BEGIN

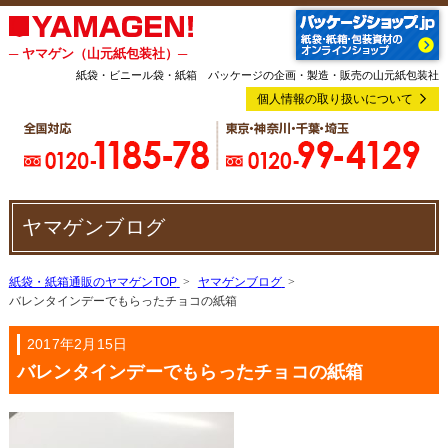
─ ヤマゲン（山元紙包装社）─
紙袋・ビニール袋・紙箱 パッケージの企画・製造・販売の山元紙包装社
個人情報の取り扱いについて
ヤマゲンブログ
紙袋・紙箱通販のヤマゲンTOP
ヤマゲンブログ
バレンタインデーでもらったチョコの紙箱
2017年2月15日
バレンタインデーでもらったチョコの紙箱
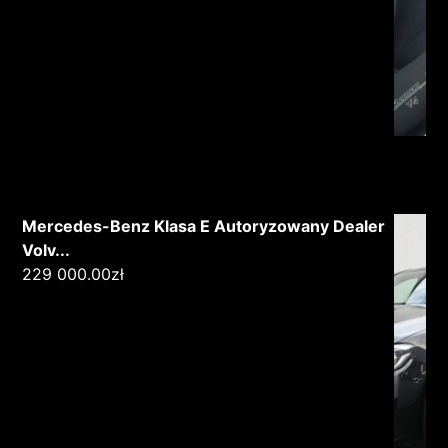
Mercedes-Benz Klasa E Autoryzowany Dealer
Volv...
229 000.00
zł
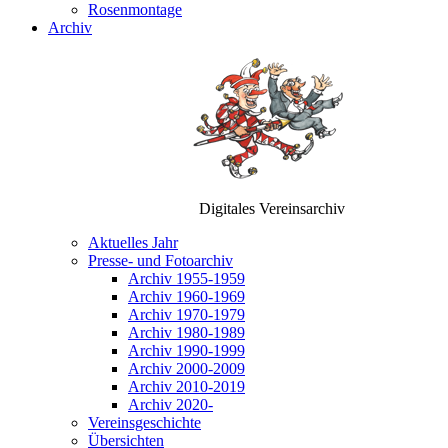
Rosenmontage
Archiv
Digitales Vereinsarchiv
Aktuelles Jahr
Presse- und Fotoarchiv
Archiv 1955-1959
Archiv 1960-1969
Archiv 1970-1979
Archiv 1980-1989
Archiv 1990-1999
Archiv 2000-2009
Archiv 2010-2019
Archiv 2020-
Vereinsgeschichte
Übersichten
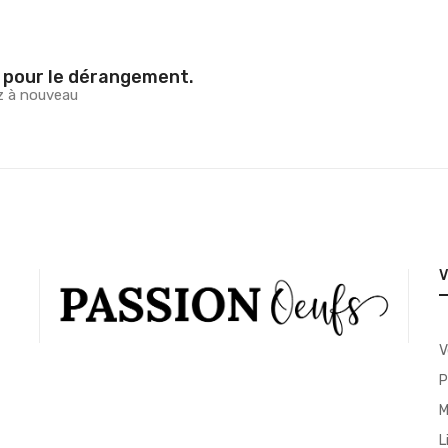
 pour le dérangement.
z à nouveau
V
P
M
L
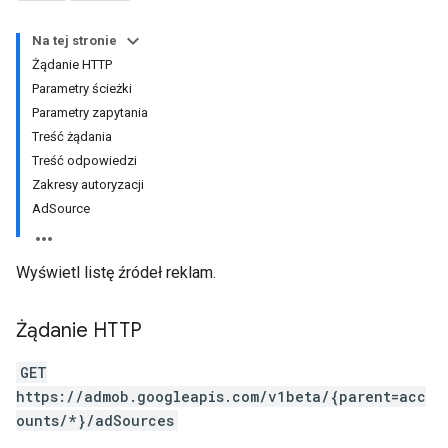
Na tej stronie
Żądanie HTTP
Parametry ścieżki
Parametry zapytania
Treść żądania
Treść odpowiedzi
Zakresy autoryzacji
AdSource
Wyświetl listę źródeł reklam.
Żądanie HTTP
GET
https://admob.googleapis.com/v1beta/{parent=acc
ounts/*}/adSources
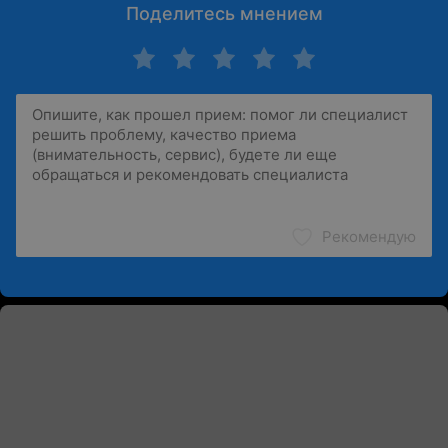
Поделитесь мнением
Рекомендую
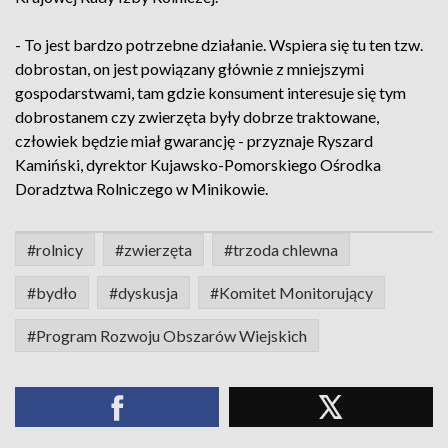
- To jest bardzo potrzebne działanie. Wspiera się tu ten tzw.
dobrostan, on jest powiązany głównie z mniejszymi
gospodarstwami, tam gdzie konsument interesuje się tym
dobrostanem czy zwierzęta były dobrze traktowane,
człowiek będzie miał gwarancję - przyznaje Ryszard
Kamiński, dyrektor Kujawsko-Pomorskiego Ośrodka
Doradztwa Rolniczego w Minikowie.
#rolnicy
#zwierzęta
#trzoda chlewna
#bydło
#dyskusja
#Komitet Monitorujący
#Program Rozwoju Obszarów Wiejskich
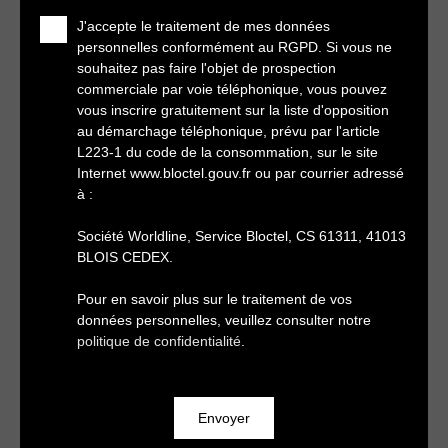
J'accepte le traitement de mes données
personnelles conformément au RGPD. Si vous ne
souhaitez pas faire l'objet de prospection
commerciale par voie téléphonique, vous pouvez
vous inscrire gratuitement sur la liste d'opposition
au démarchage téléphonique, prévu par l'article
L223-1 du code de la consommation, sur le site
Internet www.bloctel.gouv.fr ou par courrier adressé
à :
Société Worldline, Service Bloctel, CS 61311, 41013
BLOIS CEDEX.
Pour en savoir plus sur le traitement de vos
données personnelles, veuillez consulter notre
politique de confidentialité
.
Envoyer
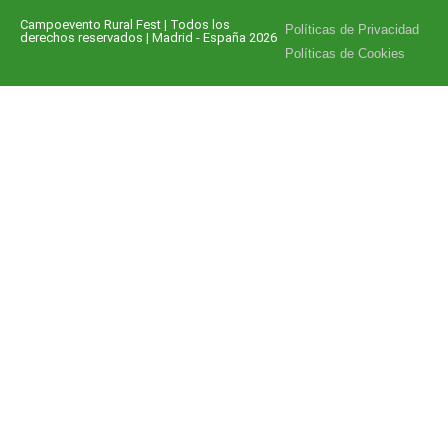
Campoevento Rural Fest | Todos los
Políticas de Privacidad
derechos reservados | Madrid - España 2026
Políticas de Cookies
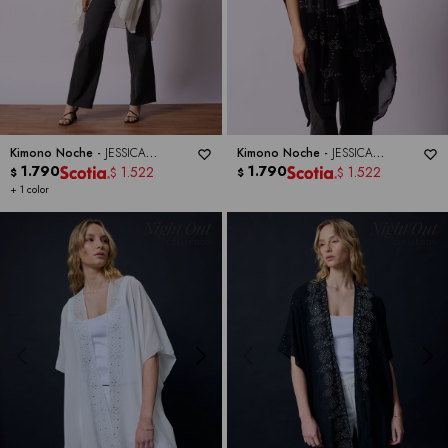
Kimono Noche -
JESSICA
Kimono Noche -
JESSICA
MCCLINTOCK
1.790
MCCLINTOCK
1.790
1.522
1.522
$
$
$
$
+ 1 color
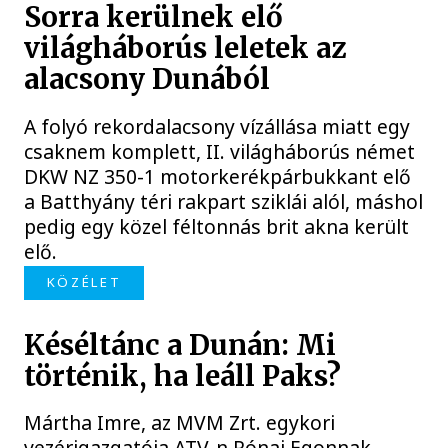
Sorra kerülnek elő
világháborús leletek az
alacsony Dunából
A folyó rekordalacsony vízállása miatt egy
csaknem komplett, II. világháborús német
DKW NZ 350-1 motorkerékpárbukkant elő
a Batthyány téri rakpart sziklái alól, máshol
pedig egy közel féltonnás brit akna került
elő.
KÖZÉLET
Késéltánc a Dunán: Mi
történik, ha leáll Paks?
Mártha Imre, az MVM Zrt. egykori
vezérigazgatója ATV-n Rónai Egonnak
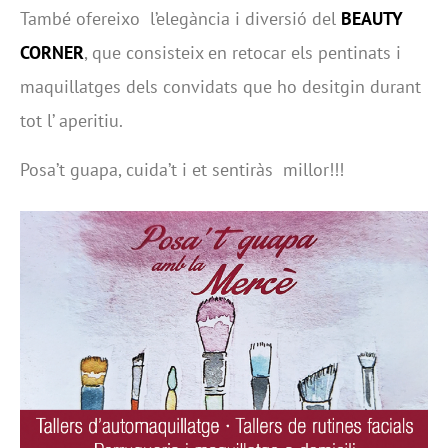
També ofereixo l’elegància i diversió del
BEAUTY
CORNER
, que consisteix en retocar els pentinats i
maquillatges dels convidats que ho desitgin durant
tot l’ aperitiu.
Posa’t guapa, cuida’t i et sentiràs millor!!!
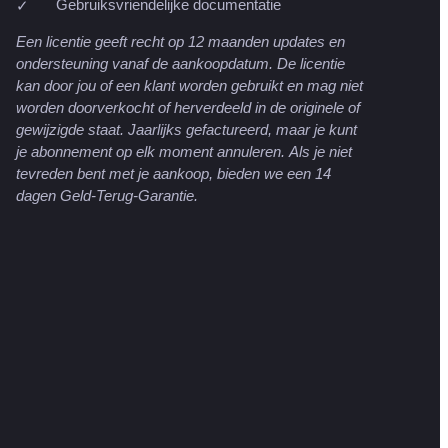
Gebruiksvriendelijke documentatie
Een licentie geeft recht op 12 maanden updates en
ondersteuning vanaf de aankoopdatum. De licentie
kan door jou of een klant worden gebruikt en mag niet
worden doorverkocht of herverdeeld in de originele of
gewijzigde staat.
Jaarlijks gefactureerd, maar je kunt
je abonnement op elk moment annuleren.
Als je niet
tevreden bent met je aankoop, bieden we een 14
dagen Geld-Terug-Garantie.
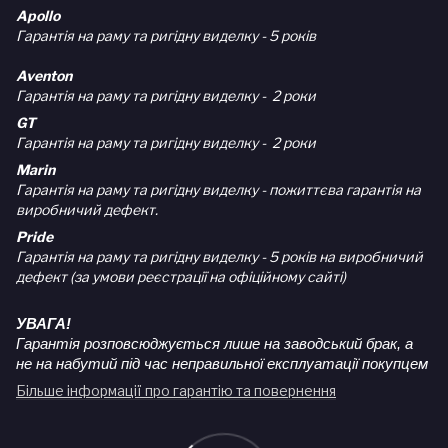
Apollo
Гарантія на раму та ригідну виделку - 5 років
Aventon
Гарантія на раму та ригідну виделку - 2 роки
GT
Гарантія на раму та ригідну виделку - 2 роки
Marin
Гарантія на раму та ригідну виделку - пожиттєва гарантія на
виробничий дефект.
Pride
Гарантія на раму та ригідну виделку - 5 років на виробничий
дефект (за умови реєстрації на офіційному сайті)
УВАГА!
Гарантія розповсюджується лише на заводський брак, а
не на набутий під час неправильної експлуатації покупцем
Більше інформації про гарантію та повернення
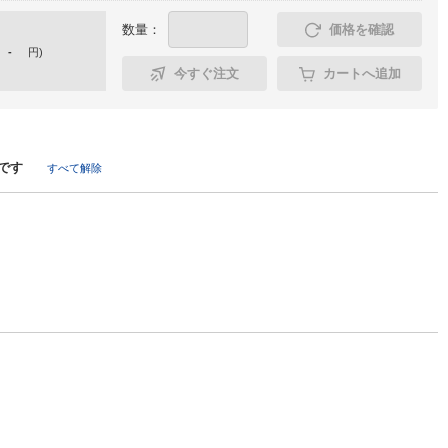
数量：
価格を確認
-
円
)
今すぐ注文
カートへ追加
です
すべて解除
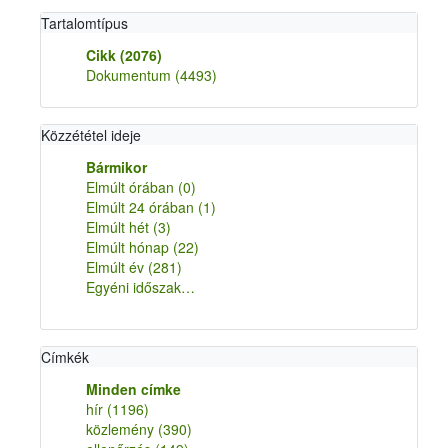
Tartalomtípus
Cikk
(2076)
Dokumentum
(4493)
Közzététel ideje
Bármikor
Elmúlt órában
(0)
Elmúlt 24 órában
(1)
Elmúlt hét
(3)
Elmúlt hónap
(22)
Elmúlt év
(281)
Egyéni időszak…
Címkék
Minden címke
hír
(1196)
közlemény
(390)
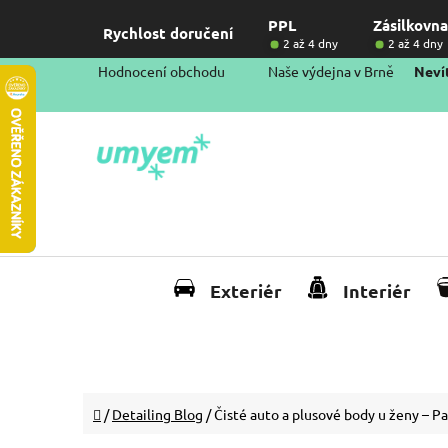
Přejít
PPL
Zásilkovna
na
Rychlost doručení
2 až 4 dny
2 až 4 dny
obsah
Hodnocení obchodu
Naše výdejna v Brně
Nevít
Exteriér
Interiér
Domů
/
Detailing Blog
/
Čisté auto a plusové body u ženy – P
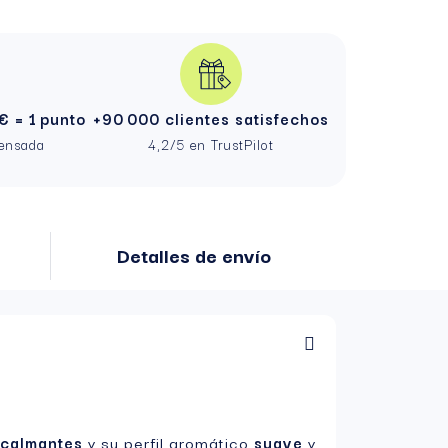
€ = 1 punto
+90 000 clientes satisfechos
pensada
4,2/5 en TrustPilot
Detalles de envío
calmantes
y su perfil aromático
suave
y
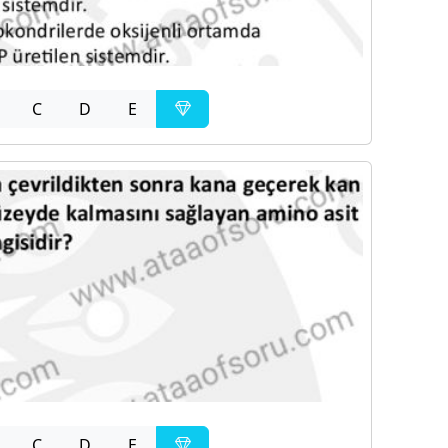
C
D
E
C
D
E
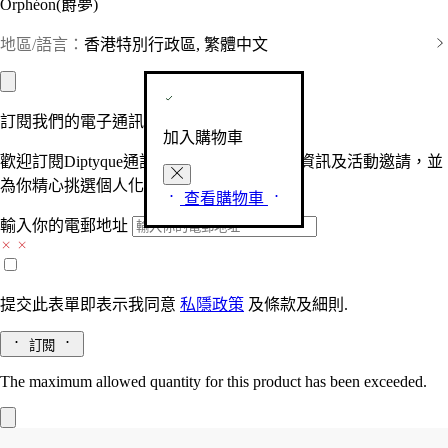
Orphéon(爵夢)
地區/語言：
香港特別行政區, 繁體中文
訂閱我們的電子通訊
加入購物車
歡迎訂閱Diptyque通訊，接收品牌最新產品資訊及活動邀請，並
為你精心挑選個人化的驚喜及禮物。
查看購物車
輸入你的電郵地址
提交此表單即表示我同意
私隱政策
及
條款及細則.
訂閱
The maximum allowed quantity for this product has been exceeded.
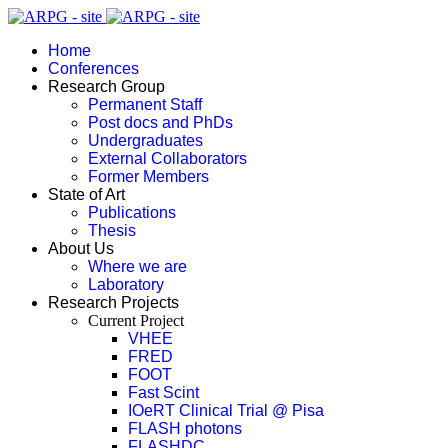
Home
Conferences
Research Group
Permanent Staff
Post docs and PhDs
Undergraduates
External Collaborators
Former Members
State of Art
Publications
Thesis
About Us
Where we are
Laboratory
Research Projects
Current Project
VHEE
FRED
FOOT
Fast Scint
IOeRT Clinical Trial @ Pisa
FLASH photons
FLASHDC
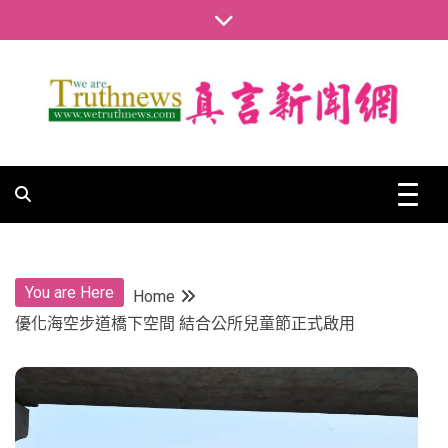
Skip
to
content
真言新聞網
真言新聞網
You are Here
Home
優化海空步道橋下空間 結合公所兒童節正式啟用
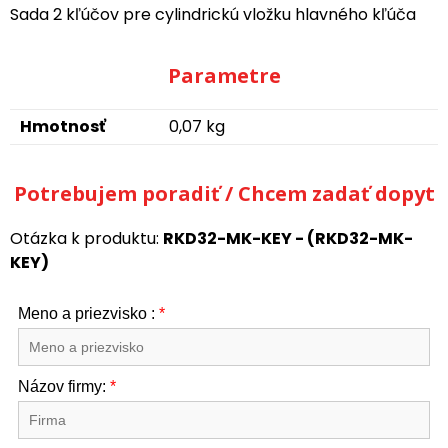
Sada 2 kľúčov pre cylindrickú vložku hlavného kľúča
Parametre
Hmotnosť
0,07 kg
Potrebujem poradiť / Chcem zadať dopyt
Otázka k produktu:
RKD32-MK-KEY - (RKD32-MK-
KEY)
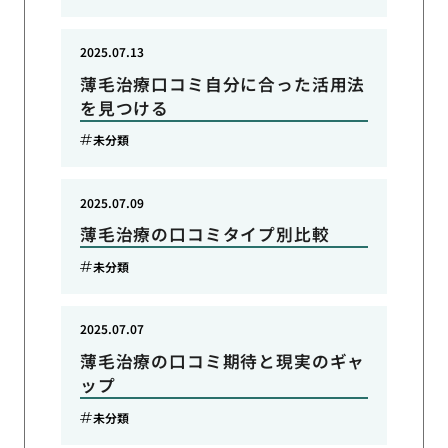
2025.07.13
薄毛治療口コミ自分に合った活用法
を見つける
未分類
2025.07.09
薄毛治療の口コミタイプ別比較
未分類
2025.07.07
薄毛治療の口コミ期待と現実のギャ
ップ
未分類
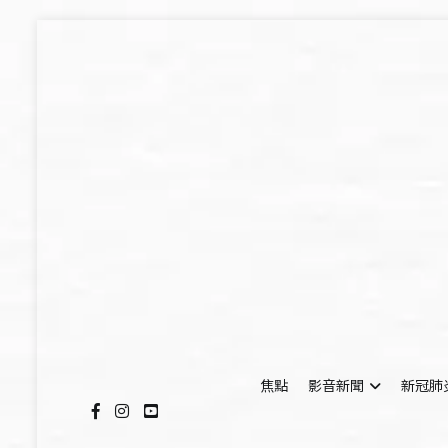
Skip
to
content
焦點
影音新聞
新冠肺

END

*TASK DESCRIPTION*: Scan the material above for the string "Políticas". Return each line where it occurs.

*TASK OUTPUT*:
Políticas de Privacidad
Políticas de Cookies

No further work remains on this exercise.